New museum captures Toledo’s criminal history

5/29/2011
BY TAYLOR DUNGJEN
BLADE STAFF WRITER
The loading docks at the back of the post office where the robbery took place. The building at 1220 Jefferson now houses the Toledo Public Schools’ Jefferson Center.
The loading docks at the back of the post office where the robbery took place. The building at 1220 Jefferson now houses the Toledo Public Schools’ Jefferson Center.

There’s a simple message written in script on the outside of an aging, crumbling folder that holds dozens of fragile and yellowed documents — newspaper clippings, fingerprints, mugshots, and letters from police departments across the country.

“Shot and killed at Bon Air Supper Club, Woodville Rd., Toledo, Ohio. R.I.P.”

Joseph Urbaytis’ felony file is impressive, the largest of more than a dozen that lined a shelf on the third floor of the Safety Building.

Some of the Urbaytis’ criminal file and a video about a mail truck robbery he and his gang committed will soon be on display at the Toledo Police Museum, ready for its grand opening on Thursday. The Toledo Police Museum is in the former Nature Center at Ottawa Park, 2201 Kenwood Blvd. The museum will be open to the public for tours shortly after the grand opening, which is an invitation-only event.

If Urbaytis isn’t Toledo’s most notorious bad guy, he’s certainly up there.

The then 21-year-old Urbaytis, with some of his closest pals, robbed a mail truck at the Central Post Office on Jefferson Street on Feb. 17, 1921. The gang got away with about $1.6 million — worth more than $17.8 million in 2010 — in nine sacks of mail. It’s the largest robbery in the city’s history.

The gang plotted the robbery at an Adams Street tavern after reading about a post office robbery in Illinois.

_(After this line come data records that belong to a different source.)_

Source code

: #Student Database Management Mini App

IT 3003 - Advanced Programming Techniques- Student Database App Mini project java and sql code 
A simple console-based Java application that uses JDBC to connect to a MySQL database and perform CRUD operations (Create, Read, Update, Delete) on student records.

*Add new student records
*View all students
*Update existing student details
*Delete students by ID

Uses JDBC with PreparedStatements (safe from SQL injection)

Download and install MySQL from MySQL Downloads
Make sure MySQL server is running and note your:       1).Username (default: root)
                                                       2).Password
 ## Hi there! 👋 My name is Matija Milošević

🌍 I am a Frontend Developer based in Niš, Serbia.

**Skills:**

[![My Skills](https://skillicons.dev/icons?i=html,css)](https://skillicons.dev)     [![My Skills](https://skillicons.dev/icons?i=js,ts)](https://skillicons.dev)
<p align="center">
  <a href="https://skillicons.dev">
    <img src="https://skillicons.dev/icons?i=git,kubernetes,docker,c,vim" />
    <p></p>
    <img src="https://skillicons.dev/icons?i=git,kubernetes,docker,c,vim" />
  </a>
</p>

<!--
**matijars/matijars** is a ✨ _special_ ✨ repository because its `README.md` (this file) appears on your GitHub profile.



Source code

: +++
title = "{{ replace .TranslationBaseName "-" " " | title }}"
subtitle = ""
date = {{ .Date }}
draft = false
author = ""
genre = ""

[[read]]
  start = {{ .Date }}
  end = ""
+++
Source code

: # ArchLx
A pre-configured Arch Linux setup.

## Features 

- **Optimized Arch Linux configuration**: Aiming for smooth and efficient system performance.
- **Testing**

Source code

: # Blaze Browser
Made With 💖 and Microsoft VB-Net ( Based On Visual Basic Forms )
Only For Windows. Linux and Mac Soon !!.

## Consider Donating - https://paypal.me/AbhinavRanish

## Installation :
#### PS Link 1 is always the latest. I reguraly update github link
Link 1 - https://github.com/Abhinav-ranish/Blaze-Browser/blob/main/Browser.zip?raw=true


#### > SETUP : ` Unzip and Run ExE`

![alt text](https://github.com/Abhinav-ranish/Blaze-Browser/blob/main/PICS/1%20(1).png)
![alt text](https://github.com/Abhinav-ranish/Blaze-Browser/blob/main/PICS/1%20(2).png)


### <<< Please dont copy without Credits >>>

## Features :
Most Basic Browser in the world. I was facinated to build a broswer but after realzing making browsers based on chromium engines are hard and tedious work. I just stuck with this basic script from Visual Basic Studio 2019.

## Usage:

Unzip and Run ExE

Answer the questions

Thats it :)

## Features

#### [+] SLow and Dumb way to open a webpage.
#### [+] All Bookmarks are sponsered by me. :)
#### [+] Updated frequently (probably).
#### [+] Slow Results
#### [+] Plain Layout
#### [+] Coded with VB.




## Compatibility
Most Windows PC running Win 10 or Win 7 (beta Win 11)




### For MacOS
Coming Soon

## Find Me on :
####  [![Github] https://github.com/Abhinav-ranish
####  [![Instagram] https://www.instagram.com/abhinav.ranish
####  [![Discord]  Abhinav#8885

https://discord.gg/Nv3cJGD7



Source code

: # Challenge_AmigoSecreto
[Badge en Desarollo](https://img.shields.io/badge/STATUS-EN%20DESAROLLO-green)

Before police and post office investigators started rounding up the involved crooks, money was stashed — Wanda Urbaytis, a sister, got away on a train to Chicago and was “believed to have carried considerable loot with her.” Police later found money hidden in the walls of a vacant home in North Toledo. Wanda was arrested on March 24, 1921.

A former Toledo priest, the Rev. Anthony Gorek, was given and concealed some of the Liberty bonds, telling authorities “he succumbed to a mighty temptation to thwart the government and use the bonds to buy food for his starving parishioners,” according to a May 13, 1921, Blade article. Father Gorek, who was the priest at St. Hedwig’s Church prior to 1921, was assigned to a church in New Chicago, Ind., at the time of the robbery.

Father Gorek told police he cashed $1,140 in coupons from the stolen bonds, which led officials to the father’s parish home.

Money was found in Chicago, Detroit, Pittsburgh, and Toledo.

Throughout the course of the investigation and trial, which spanned several years, more than 30 people were arrested — tough guys with nicknames like “Split Lip,” “Two Gun,” and “Rat Face” — connected, in some way, to the crime

But Urbaytis was the mastermind.

Urbaytis grew up in Toledo’s Polish neighborhood, in a home in the 2900 block of Lagrange Street that no longer exists.

In his police file he is described as a man with good teeth and dark chestnut-colored hair. He was just a few inches shy of 6 feet, weighing only 154 pounds.

He was no small-time crook — he started early with his first arrest on Sept. 4, 1917, for throwing pepper in a man’s eyes and robbing him of $150.

He was an impressive criminal. Urbaytis, Charles “Split Lip” Schultz, and George Lewis, all involved in the robbery, escaped from the Lucas County jail and remained at large for years. It wasn’t until 1924 when Urbaytis was shot twice by a Columbus police officer and arrested again.

Toledo’s bad man was shipped off to federal prison in Atlanta in 1928 where he would have served a 60-year sentence if he hadn’t escaped again. Urbaytis was then sent to Alcatraz Island on Nov. 12, 1934. In 1943, Urbaytis was freed from the prison and headed back to Toledo.

The ex-con opened a night club, Bon Air Supper Club, in the 2100 block of Woodville Road, but at 5:10 a.m. on Nov. 5, 1946, Urbaytis was shot and killed by Frank Burns, a 69-year-old ex-con. Burns reportedly confessed to the slaying.